Zhen, observava tudo aquilo, não pôde disfarçar seu espanto.
Com um sorriso tímido, Xin aproximou-se do monge. Apesar de não serem próximos, ele era, talvez, o único que não parecia julgá-la naquele momento.
Enquanto explicava quem era Kaji e falava brevemente sobre suas habilidades, foi interrompida pelo próprio Servo, que se aproximou com a cabeça abaixada, como se estivesse farejando algo.
— Senhorita Xin... — disse, sua voz quente, vibrando. — Finalmente... você se tornou uma pessoa livre!
O corcel encostou a testa no ombro da jovem, em um gesto semelhante a de um abraço.
Xin ficou surpresa, mas logo fechou os olhos, apertando o pescoço do Servo com força, retribuindo o carinho.
Vendo aquela cena, Zhen se aproximou, levando a mão até a crina flamejante da criatura. Acariciou, receoso. Para sua surpresa, não se queimou.
Takashi, observando de longe, estreitou os olhos.

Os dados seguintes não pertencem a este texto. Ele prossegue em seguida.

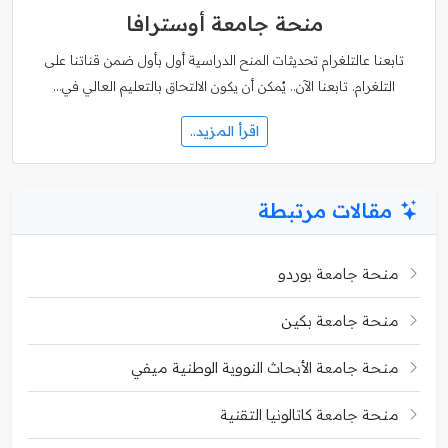
منحة جامعة أوسترافا
تابعنا عالتلغرام تحديثات المنح الدراسية أول بأول ضمن قناتنا على
التلغرام. تابعنا الآن.. يُمكن أن يكون الالتحاق بالتعليم العالي في…
اقرأ المزيد..
مقالات مرتبطة
منحة جامعة بوردو
منحة جامعة بكين
منحة جامعة الأبحاث النووية الوطنية ميفي
منحة جامعة كاتالونيا التقنية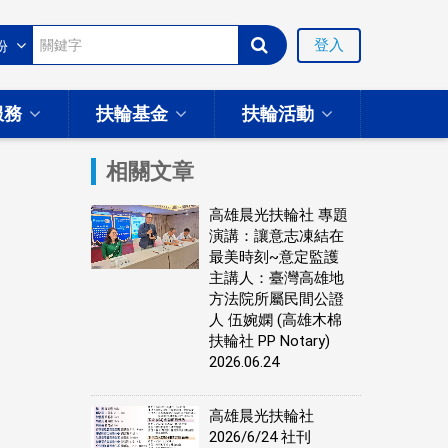
登入
服務
扶輪基金
扶輪活動
相關文章
高雄晨光扶輪社 專題
演講：讓意志凍結在
最美時刻~意定監護
主講人：臺灣高雄地
方法院所屬民間公證
人 伍婉嫻 (高雄木棉
扶輪社 PP Notary)
2026.06.24
高雄晨光扶輪社
2026/6/24 社刊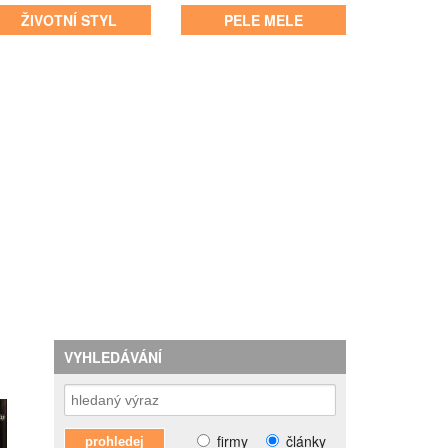
ŽIVOTNÍ STYL
PELE MELE
VYHLEDÁVÁNÍ
firmy
články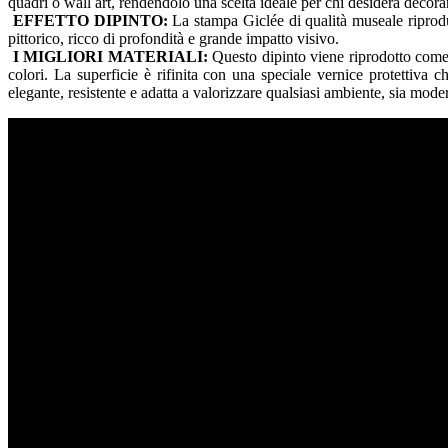
quadri o wall art, rendendolo una scelta ideale per chi desidera decora
EFFETTO DIPINTO:
La stampa Giclée di qualità museale riproduce
pittorico, ricco di profondità e grande impatto visivo.
I MIGLIORI MATERIALI:
Questo dipinto viene riprodotto come s
colori. La superficie è rifinita con una speciale vernice protettiva 
elegante, resistente e adatta a valorizzare qualsiasi ambiente, sia moder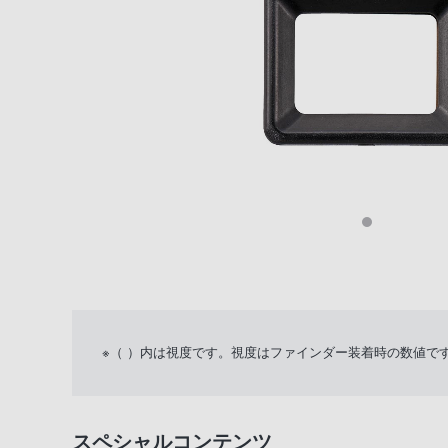
※（ ）内は視度です。視度はファインダー装着時の数値で
スペシャルコンテンツ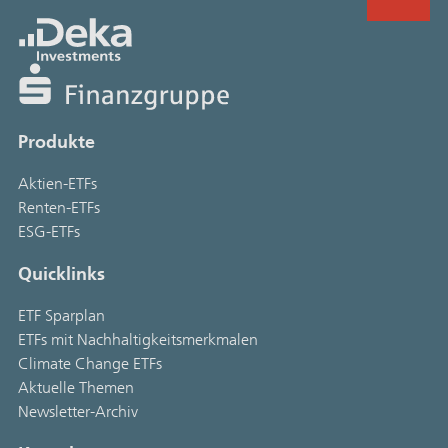
Produkte
Aktien-ETFs
Renten-ETFs
ESG-ETFs
Quicklinks
ETF Sparplan
ETFs mit Nachhaltigkeitsmerkmalen
Climate Change ETFs
Aktuelle Themen
Newsletter-Archiv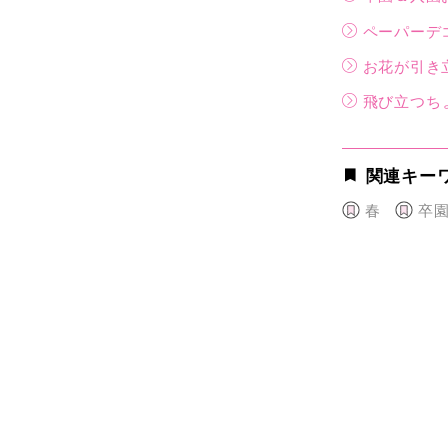
ペーパーデ
お花が引き
飛び立つち
関連キー
春
卒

“Ele não foi queimado”, concluiu em silêncio. “É... ele já faz parte do grupo. Só falta oficializar.”
Enquanto isso, Kenshiro cerrava os punhos.

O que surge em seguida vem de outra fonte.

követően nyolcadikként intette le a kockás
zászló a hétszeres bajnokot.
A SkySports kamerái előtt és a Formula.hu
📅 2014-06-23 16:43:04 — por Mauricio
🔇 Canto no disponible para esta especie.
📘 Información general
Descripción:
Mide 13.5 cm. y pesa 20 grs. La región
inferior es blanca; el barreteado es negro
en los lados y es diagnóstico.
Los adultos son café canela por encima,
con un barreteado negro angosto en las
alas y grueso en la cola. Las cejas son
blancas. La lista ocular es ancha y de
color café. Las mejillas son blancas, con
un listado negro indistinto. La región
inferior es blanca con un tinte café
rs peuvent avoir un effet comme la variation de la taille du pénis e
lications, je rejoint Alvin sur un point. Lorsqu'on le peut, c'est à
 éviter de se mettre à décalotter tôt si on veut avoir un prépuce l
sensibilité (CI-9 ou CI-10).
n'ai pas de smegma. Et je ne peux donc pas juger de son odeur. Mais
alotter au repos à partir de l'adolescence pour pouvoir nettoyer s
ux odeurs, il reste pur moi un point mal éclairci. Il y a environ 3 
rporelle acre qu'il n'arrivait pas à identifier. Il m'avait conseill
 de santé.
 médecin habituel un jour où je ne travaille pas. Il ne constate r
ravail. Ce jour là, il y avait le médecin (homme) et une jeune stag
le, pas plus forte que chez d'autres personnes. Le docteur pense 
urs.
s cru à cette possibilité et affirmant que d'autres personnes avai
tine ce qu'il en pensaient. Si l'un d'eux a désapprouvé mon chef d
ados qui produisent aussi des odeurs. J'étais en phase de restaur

— Zudao... maldito. — rosnou, cerrando os dentes.
Erina, percebendo, colocou uma mão sobre seu braço.
— Acalme-se, meu amor — Sua voz era doce, mas firme. — A hora dele vai chegar — Então olhou para os outros, elevando a voz: — Ei, vocês! Vamos. Shenxi nos espera.
O grupo acatou sem questionar. Subiram na carruagem, Kaji assumindo a frente, galopando com chamas sob os cascos.
Desta vez, não esperaram por Xin. Ela teria que caminhar.
Sabia que aquilo era um teste. Um lembrete. Precisava provar, uma vez mais, que merecia estar entre eles.
Zhen olhou para a carruagem, depois para Xin. E sem dizer nada, desceu, caminhando ao lado dela, em silêncio.
O casal, junto de Sebastian e Kaji, engataram uma conversa baixa e tensa, discutindo o que fazer com a jovem. Gurok e Takashi preferiram não se envolver. Simularam interesse na paisagem, fingindo que não ouviam nada.
O caminho até Shenxi seria mais longo do que parecia.